Twelve candidate genes (CHST6, COL8A2, CYP4V2, GSN, KRT3, KRT12, SLC4A11, SOD1, TACSTD2, TCF8, TGFBI, VSX1) for keratoconus, Fuchs’ endothelial dystrophy, Meesmann’s juvenile epithelial dystrophy, Reis-Bucklers’ dystrophy, Thiel-Behnke dystrophy, granular dystrophy, lattice dystrophy, Avellino dystrophy, familial subepithelial amyloidosis, Bietti’s crystalline dystrophy, macular corneal dystrophy, posterior polymorphous dystrophy and congenital hereditary endothelial dystrophy type II were identified from the literature. A total of 288 disease-associated variants from the coding region and adjacent intronic sequences of the 12 corneal dystrophy and keratoconus candidate genes were included on the genotyping microarray. The resultant array allows simultaneous detection of all currently known disease-associated genetic variants in patients with keratoconus and corneal dystrophies. The genotyping microarray has been validated in 30 DNA samples. Screening in a population of clinically diagnosed corneal dystrophy and keratoconus patients is underway, followed by segregation analyses in families, if applicable.
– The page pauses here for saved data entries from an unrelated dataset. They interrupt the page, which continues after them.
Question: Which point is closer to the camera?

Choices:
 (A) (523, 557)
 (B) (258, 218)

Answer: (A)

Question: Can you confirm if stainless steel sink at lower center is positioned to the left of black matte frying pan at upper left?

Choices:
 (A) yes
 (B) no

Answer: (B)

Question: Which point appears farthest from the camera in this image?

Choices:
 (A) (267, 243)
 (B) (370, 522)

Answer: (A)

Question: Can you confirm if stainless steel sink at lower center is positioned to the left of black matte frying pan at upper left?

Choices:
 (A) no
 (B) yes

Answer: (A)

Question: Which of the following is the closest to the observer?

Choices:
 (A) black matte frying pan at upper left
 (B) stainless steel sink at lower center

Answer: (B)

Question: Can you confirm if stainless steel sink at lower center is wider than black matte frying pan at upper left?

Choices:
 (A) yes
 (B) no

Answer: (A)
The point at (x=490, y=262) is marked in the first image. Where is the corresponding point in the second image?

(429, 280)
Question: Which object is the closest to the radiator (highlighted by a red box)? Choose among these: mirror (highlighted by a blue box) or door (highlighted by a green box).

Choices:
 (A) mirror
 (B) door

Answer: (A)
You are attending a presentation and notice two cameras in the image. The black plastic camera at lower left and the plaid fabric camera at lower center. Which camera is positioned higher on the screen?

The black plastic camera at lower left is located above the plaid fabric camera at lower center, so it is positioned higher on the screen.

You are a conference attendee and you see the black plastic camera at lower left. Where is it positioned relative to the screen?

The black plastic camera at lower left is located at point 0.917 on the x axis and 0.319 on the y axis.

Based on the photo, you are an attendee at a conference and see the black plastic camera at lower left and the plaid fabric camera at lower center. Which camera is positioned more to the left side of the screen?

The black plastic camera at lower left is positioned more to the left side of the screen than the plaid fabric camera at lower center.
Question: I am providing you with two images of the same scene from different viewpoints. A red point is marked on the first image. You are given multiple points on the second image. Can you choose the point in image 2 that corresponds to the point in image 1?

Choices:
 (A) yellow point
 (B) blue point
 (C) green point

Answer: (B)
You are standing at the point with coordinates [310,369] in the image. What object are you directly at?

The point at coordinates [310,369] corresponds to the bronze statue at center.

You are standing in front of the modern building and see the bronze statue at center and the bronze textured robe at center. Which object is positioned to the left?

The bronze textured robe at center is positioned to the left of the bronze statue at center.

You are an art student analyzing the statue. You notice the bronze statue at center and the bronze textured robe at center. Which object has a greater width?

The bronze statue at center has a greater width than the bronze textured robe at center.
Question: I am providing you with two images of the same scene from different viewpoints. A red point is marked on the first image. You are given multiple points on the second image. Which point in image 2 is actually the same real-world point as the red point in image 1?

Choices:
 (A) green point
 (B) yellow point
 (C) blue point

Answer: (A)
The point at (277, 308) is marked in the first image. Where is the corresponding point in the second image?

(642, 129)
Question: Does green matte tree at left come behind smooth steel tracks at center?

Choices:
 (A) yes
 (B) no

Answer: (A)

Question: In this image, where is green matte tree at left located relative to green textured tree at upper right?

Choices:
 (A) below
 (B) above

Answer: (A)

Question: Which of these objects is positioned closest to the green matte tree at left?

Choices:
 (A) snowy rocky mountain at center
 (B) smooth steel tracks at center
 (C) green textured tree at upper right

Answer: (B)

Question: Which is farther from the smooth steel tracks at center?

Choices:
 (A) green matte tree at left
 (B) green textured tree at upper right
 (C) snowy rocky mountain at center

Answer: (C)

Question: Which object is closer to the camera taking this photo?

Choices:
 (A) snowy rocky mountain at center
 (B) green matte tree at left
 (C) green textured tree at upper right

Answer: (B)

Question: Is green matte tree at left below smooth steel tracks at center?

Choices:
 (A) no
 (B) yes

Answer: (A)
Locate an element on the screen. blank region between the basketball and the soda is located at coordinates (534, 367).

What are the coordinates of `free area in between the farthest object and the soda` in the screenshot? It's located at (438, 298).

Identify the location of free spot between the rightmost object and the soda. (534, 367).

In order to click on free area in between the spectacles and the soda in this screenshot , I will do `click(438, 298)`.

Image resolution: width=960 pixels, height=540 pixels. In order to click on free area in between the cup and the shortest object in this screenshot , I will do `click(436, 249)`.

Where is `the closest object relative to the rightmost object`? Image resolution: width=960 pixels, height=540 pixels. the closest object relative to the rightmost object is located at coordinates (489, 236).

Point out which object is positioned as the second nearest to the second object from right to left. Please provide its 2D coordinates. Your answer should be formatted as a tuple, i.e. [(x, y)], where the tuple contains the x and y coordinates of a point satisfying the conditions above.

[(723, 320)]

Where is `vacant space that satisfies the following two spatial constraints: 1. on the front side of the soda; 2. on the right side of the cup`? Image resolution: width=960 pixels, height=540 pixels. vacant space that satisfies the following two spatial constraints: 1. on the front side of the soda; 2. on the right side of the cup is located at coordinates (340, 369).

The corneal dystrophy genotyping microarray represents the first similar screening tool for patients with genetically heterogeneous conditions of the anterior segment. Simultaneous screening for all known corneal dystrophy and keratoconus associated variants in patients and in the general population will allow systematic detection and analysis of genetic variation and identification of heterozygous carriers, facilitating prospective diagnosis and ultimately treatment options.